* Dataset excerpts
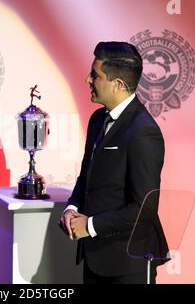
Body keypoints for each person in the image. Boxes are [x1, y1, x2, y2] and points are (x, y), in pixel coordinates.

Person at [59, 42, 168, 284]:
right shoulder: (98, 119)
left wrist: (91, 225)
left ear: (118, 84)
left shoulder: (143, 132)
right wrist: (72, 208)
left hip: (128, 264)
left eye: (95, 75)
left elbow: (144, 208)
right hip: (94, 258)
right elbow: (86, 178)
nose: (88, 79)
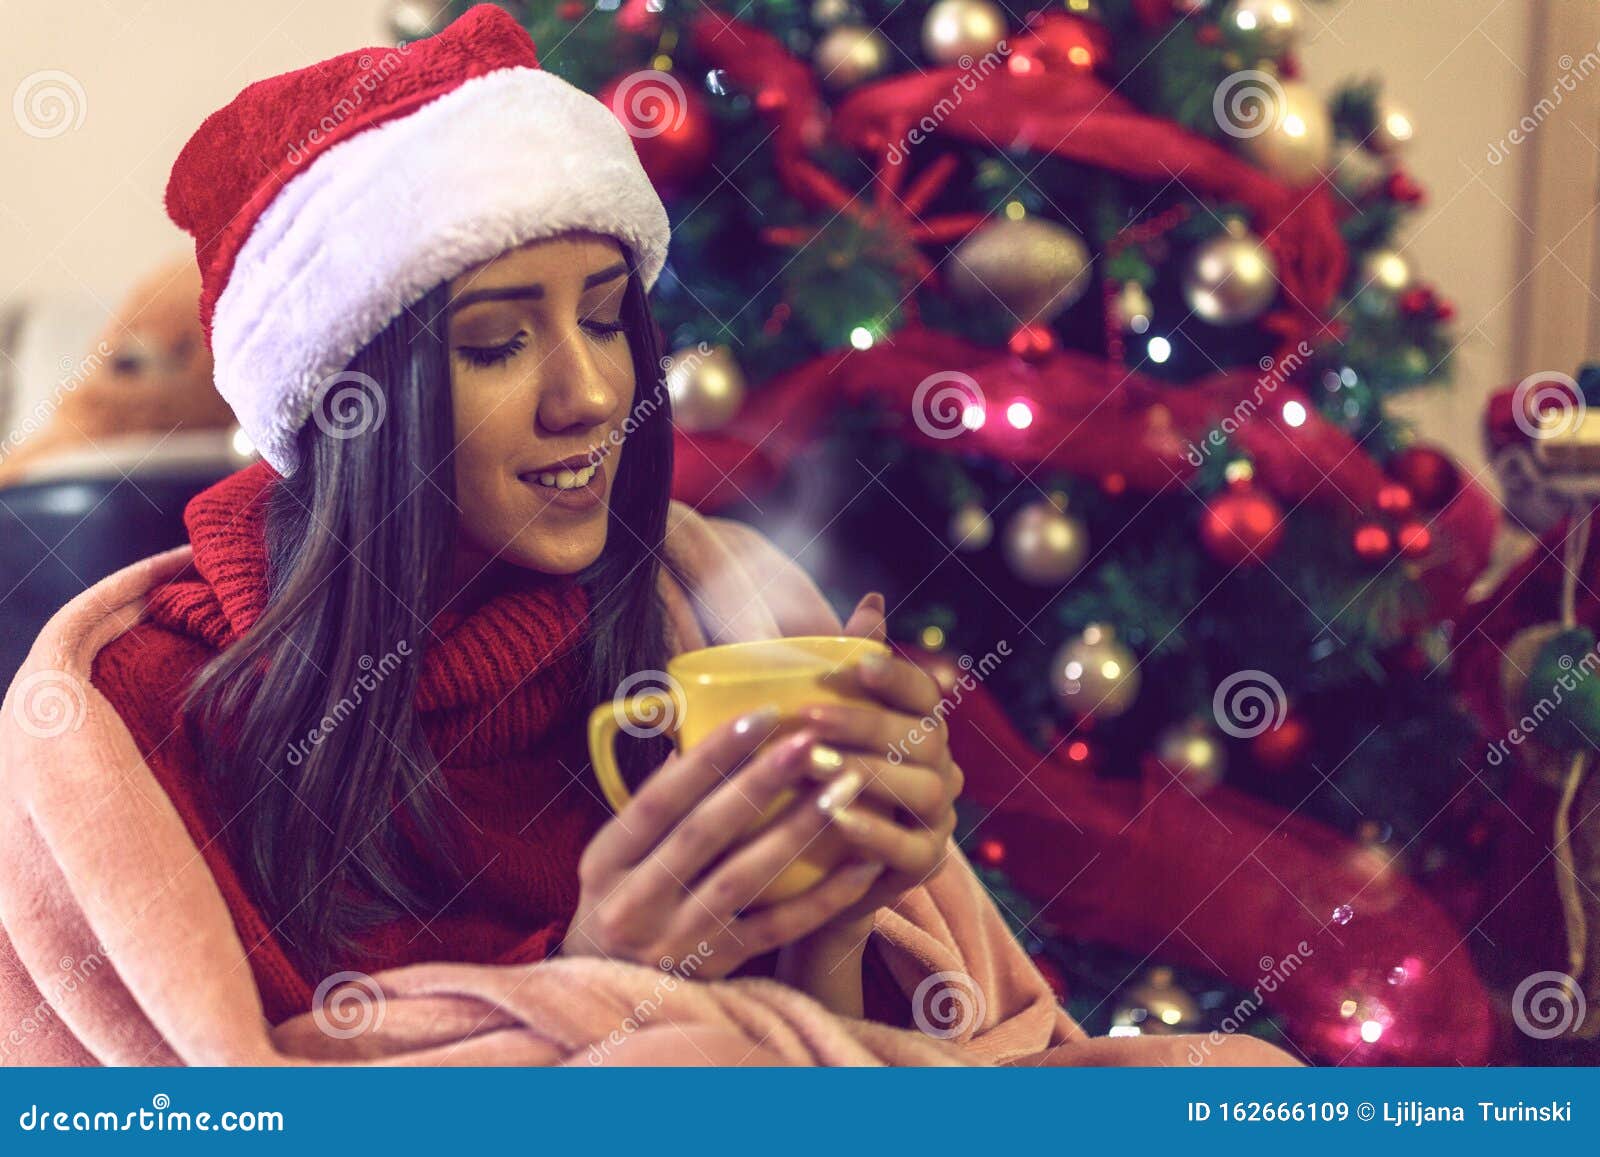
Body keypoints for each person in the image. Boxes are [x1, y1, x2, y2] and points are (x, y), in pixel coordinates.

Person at [0, 5, 1296, 1068]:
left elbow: (834, 1061)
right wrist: (606, 987)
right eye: (500, 340)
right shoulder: (140, 714)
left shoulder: (710, 600)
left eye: (609, 317)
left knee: (1238, 1086)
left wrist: (834, 919)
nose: (589, 394)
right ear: (354, 402)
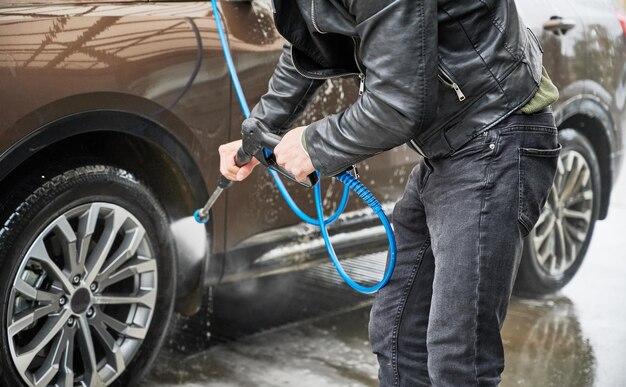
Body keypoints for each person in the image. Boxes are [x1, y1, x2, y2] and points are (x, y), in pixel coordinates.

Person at [218, 1, 560, 385]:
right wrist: (257, 130)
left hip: (493, 136)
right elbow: (310, 42)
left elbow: (397, 106)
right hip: (448, 149)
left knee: (459, 359)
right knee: (398, 334)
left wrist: (314, 145)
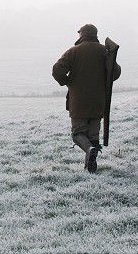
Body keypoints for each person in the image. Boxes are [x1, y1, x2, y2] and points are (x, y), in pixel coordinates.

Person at [52, 23, 121, 173]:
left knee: (78, 134)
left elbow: (57, 70)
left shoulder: (73, 51)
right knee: (93, 136)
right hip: (98, 101)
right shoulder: (105, 51)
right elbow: (115, 73)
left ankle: (89, 150)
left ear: (82, 35)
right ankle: (90, 167)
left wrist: (67, 81)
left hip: (79, 102)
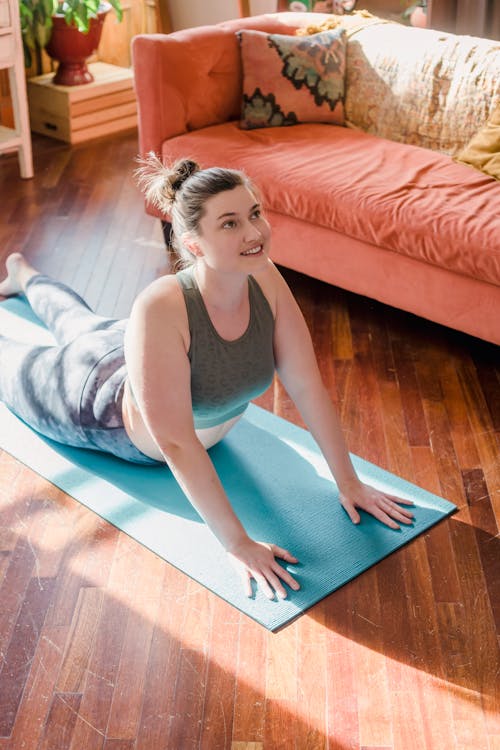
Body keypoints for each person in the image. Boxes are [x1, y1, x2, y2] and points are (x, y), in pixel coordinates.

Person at [0, 156, 414, 600]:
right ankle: (25, 280)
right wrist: (237, 544)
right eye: (230, 224)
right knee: (22, 355)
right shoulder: (160, 306)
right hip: (93, 399)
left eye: (255, 214)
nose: (254, 233)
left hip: (145, 356)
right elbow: (176, 442)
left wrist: (348, 482)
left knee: (79, 321)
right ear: (194, 245)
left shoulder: (265, 277)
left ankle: (23, 274)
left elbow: (307, 386)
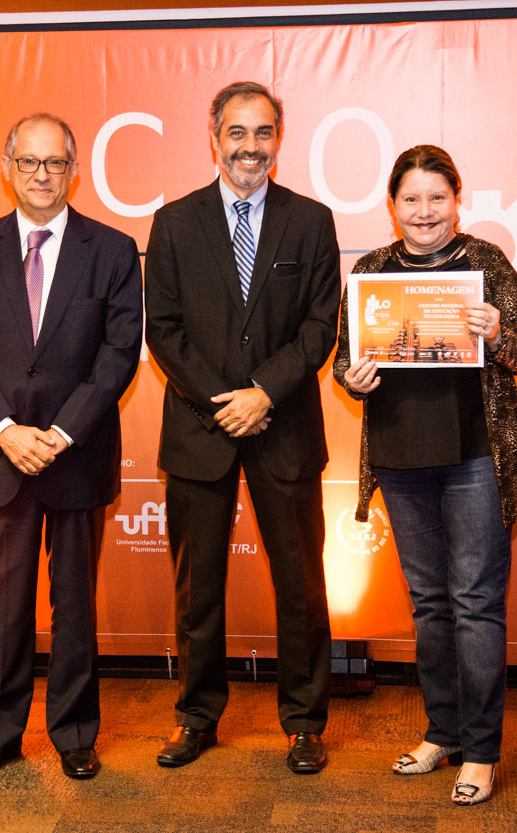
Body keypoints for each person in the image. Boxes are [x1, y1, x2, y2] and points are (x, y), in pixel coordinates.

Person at [333, 144, 517, 805]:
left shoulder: (486, 262)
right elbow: (344, 361)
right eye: (411, 199)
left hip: (475, 457)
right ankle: (441, 731)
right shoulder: (370, 270)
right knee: (429, 605)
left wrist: (497, 334)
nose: (424, 211)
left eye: (436, 197)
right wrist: (353, 377)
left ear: (457, 201)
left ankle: (479, 752)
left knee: (475, 604)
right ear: (392, 206)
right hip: (400, 459)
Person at [145, 81, 340, 774]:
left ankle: (305, 720)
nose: (249, 147)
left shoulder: (310, 221)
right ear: (213, 136)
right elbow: (163, 329)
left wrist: (262, 393)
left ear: (278, 139)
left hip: (284, 428)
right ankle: (196, 716)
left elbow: (319, 325)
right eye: (237, 132)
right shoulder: (173, 222)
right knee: (196, 589)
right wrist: (223, 401)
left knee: (300, 585)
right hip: (200, 430)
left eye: (262, 133)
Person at [0, 113, 143, 781]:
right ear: (7, 168)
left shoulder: (112, 249)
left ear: (73, 171)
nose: (40, 175)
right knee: (3, 605)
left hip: (74, 454)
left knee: (74, 605)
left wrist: (60, 433)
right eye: (28, 162)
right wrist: (5, 430)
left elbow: (117, 355)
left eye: (54, 163)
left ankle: (75, 733)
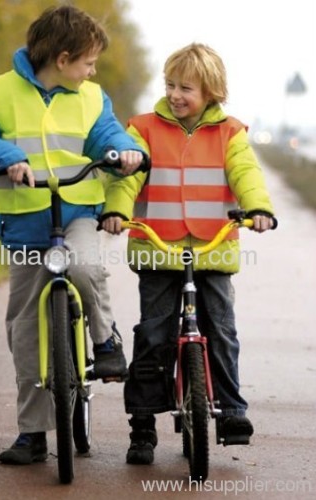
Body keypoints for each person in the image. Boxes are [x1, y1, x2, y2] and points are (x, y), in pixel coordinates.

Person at [0, 5, 145, 465]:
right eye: (88, 61)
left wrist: (128, 153)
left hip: (76, 210)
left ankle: (105, 340)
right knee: (24, 328)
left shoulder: (92, 97)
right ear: (62, 58)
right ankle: (32, 433)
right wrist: (4, 156)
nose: (92, 70)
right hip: (23, 223)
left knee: (84, 265)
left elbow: (110, 136)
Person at [101, 43, 275, 465]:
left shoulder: (230, 132)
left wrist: (258, 209)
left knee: (222, 330)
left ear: (212, 92)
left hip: (211, 251)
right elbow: (128, 179)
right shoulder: (143, 128)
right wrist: (117, 212)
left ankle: (232, 410)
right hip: (157, 248)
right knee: (154, 335)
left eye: (187, 88)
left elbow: (245, 172)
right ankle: (142, 424)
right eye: (170, 85)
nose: (176, 94)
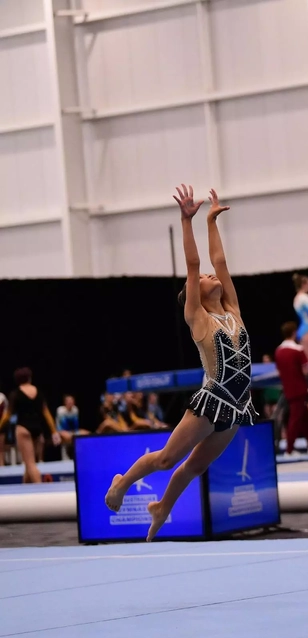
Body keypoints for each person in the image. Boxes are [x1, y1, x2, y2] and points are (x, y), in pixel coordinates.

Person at [104, 186, 257, 541]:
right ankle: (122, 482)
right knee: (165, 461)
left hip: (237, 407)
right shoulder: (198, 318)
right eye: (204, 280)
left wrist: (211, 221)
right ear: (195, 295)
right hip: (212, 402)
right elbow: (195, 264)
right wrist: (186, 221)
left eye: (209, 277)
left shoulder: (232, 310)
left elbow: (219, 262)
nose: (210, 277)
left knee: (196, 466)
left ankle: (162, 508)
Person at [0, 368, 60, 483]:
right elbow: (46, 414)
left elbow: (7, 415)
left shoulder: (15, 394)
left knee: (31, 464)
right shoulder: (39, 392)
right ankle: (25, 488)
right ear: (30, 378)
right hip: (37, 429)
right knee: (29, 465)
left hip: (23, 429)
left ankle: (41, 493)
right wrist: (53, 431)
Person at [275, 321, 308, 456]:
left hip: (288, 388)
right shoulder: (298, 350)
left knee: (304, 417)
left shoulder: (278, 351)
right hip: (299, 388)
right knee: (295, 419)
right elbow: (306, 370)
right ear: (294, 333)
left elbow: (279, 370)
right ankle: (289, 450)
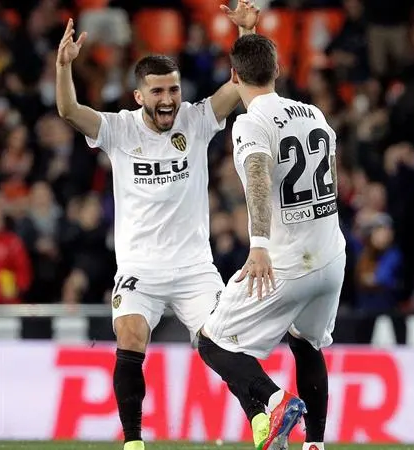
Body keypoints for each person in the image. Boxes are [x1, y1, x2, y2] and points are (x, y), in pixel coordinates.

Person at [54, 2, 260, 449]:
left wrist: (246, 32)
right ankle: (133, 441)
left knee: (223, 344)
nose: (168, 100)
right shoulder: (119, 129)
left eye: (173, 90)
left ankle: (262, 422)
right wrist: (65, 68)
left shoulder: (197, 120)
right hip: (140, 269)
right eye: (158, 92)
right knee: (129, 336)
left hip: (193, 269)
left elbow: (239, 84)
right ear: (139, 96)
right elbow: (69, 111)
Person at [198, 34, 346, 450]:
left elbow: (260, 178)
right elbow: (332, 174)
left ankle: (278, 401)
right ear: (277, 70)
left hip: (286, 259)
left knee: (212, 342)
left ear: (233, 76)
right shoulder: (315, 114)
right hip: (331, 255)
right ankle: (315, 445)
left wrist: (259, 243)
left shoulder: (250, 122)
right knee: (307, 342)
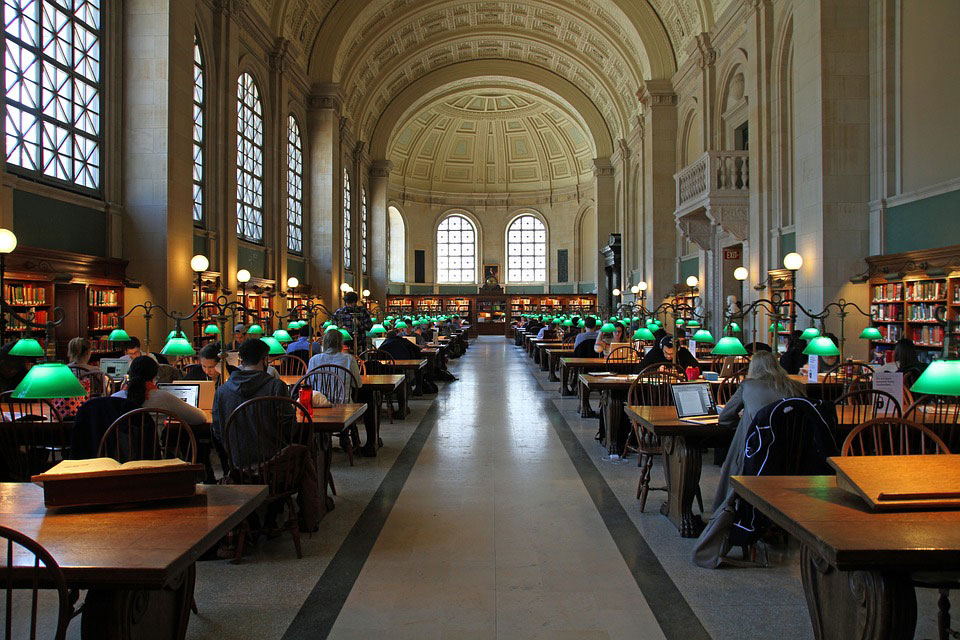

* Exercise
Repeat only what lies between the start of the data and the end of the line containing "right ankle: (90, 167)", exactly, with pictures left out.

* Finished exercise
Body keypoints for each person in the image. Boxes are [x1, y1, x2, y2] and points are (x, y), in pixel coordinates.

Person at [59, 42, 168, 284]:
right shoulder: (98, 119)
left wrist: (91, 225)
left ear: (118, 84)
left shoulder: (143, 132)
right wrist: (72, 208)
left hip: (128, 264)
left eye: (95, 75)
left elbow: (144, 208)
right hip: (94, 258)
right elbow: (86, 178)
nose: (88, 79)
Body keypoints for each person in the image. Boxes are [x1, y1, x2, y2] and points are (x, y), in pixel coordinates.

Person at [0, 5, 1296, 1068]:
left elbow: (834, 1061)
right wrist: (606, 987)
right eye: (500, 340)
right shoulder: (140, 714)
left shoulder: (710, 600)
left eye: (609, 317)
left knee: (1238, 1086)
left wrist: (834, 919)
nose: (589, 394)
right ear: (354, 402)
Body keypoints for each person in the image. Boxes are [x1, y1, x2, y2] and points are (x, y), in pixel coordinates.

Person at [218, 1, 560, 385]:
right wrist: (257, 130)
left hip: (493, 136)
right elbow: (310, 42)
left elbow: (397, 106)
right hip: (448, 149)
left knee: (459, 359)
right knee: (398, 334)
left wrist: (314, 145)
Body keypoints for each person in the image. Boxes are [x1, y1, x2, y2] and points are (x, y), in pixel coordinates.

Person at [52, 23, 121, 173]:
left knee: (78, 134)
left elbow: (57, 70)
left shoulder: (73, 51)
right knee: (93, 136)
right hip: (98, 101)
right shoulder: (105, 51)
right elbow: (115, 73)
left ankle: (89, 150)
left ear: (82, 35)
right ankle: (90, 167)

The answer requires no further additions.